Each record is to be given again precisely as written.

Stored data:
________
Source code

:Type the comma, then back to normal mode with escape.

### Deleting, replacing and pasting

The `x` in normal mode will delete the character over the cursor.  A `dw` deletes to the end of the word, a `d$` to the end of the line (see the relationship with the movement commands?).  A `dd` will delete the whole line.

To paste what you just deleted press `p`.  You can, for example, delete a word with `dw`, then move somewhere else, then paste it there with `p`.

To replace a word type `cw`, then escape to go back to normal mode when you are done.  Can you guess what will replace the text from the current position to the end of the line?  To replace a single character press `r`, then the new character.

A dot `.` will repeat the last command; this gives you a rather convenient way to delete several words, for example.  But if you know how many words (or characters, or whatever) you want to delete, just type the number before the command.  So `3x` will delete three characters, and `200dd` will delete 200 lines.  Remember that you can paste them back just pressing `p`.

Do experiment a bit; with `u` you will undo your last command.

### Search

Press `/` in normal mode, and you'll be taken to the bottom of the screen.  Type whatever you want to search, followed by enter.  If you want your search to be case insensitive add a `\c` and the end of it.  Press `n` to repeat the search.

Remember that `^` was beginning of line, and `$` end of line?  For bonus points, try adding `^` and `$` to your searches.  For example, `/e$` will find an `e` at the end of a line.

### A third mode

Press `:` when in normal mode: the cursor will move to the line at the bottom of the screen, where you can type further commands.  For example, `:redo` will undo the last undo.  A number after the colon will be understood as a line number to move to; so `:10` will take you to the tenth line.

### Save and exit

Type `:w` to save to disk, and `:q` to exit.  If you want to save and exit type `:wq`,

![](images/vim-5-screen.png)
________
§ **WRITTEN SOLUTION**
Source code

:Type the comma, then back to normal mode with escape.

### Deleting, replacing and pasting

The `x` in normal mode will delete the character over the cursor.  A `dw` deletes to the end of the word, a `d$` to the end of the line (see the relationship with the movement commands?).  A `dd` will delete the whole line.

To paste what you just deleted press `p`.  You can, for example, delete a word with `dw`, then move somewhere else, then paste it there with `p`.

To replace a word type `cw`, then escape to go back to normal mode when you are done.  Can you guess what will replace the text from the current position to the end of the line?  To replace a single character press `r`, then the new character.

A dot `.` will repeat the last command; this gives you a rather convenient way to delete several words, for example.  But if you know how many words (or characters, or whatever) you want to delete, just type the number before the command.  So `3x` will delete three characters, and `200dd` will delete 200 lines.  Remember that you can paste them back just pressing `p`.

Do experiment a bit; with `u` you will undo your last command.

### Search

Press `/` in normal mode, and you'll be taken to the bottom of the screen.  Type whatever you want to search, followed by enter.  If you want your search to be case insensitive add a `\c` and the end of it.  Press `n` to repeat the search.

Remember that `^` was beginning of line, and `$` end of line?  For bonus points, try adding `^` and `$` to your searches.  For example, `/e$` will find an `e` at the end of a line.

### A third mode

Press `:` when in normal mode: the cursor will move to the line at the bottom of the screen, where you can type further commands.  For example, `:redo` will undo the last undo.  A number after the colon will be understood as a line number to move to; so `:10` will take you to the tenth line.

### Save and exit

Type `:w` to save to disk, and `:q` to exit.  If you want to save and exit type `:wq`,

![](images/vim-5-screen.png)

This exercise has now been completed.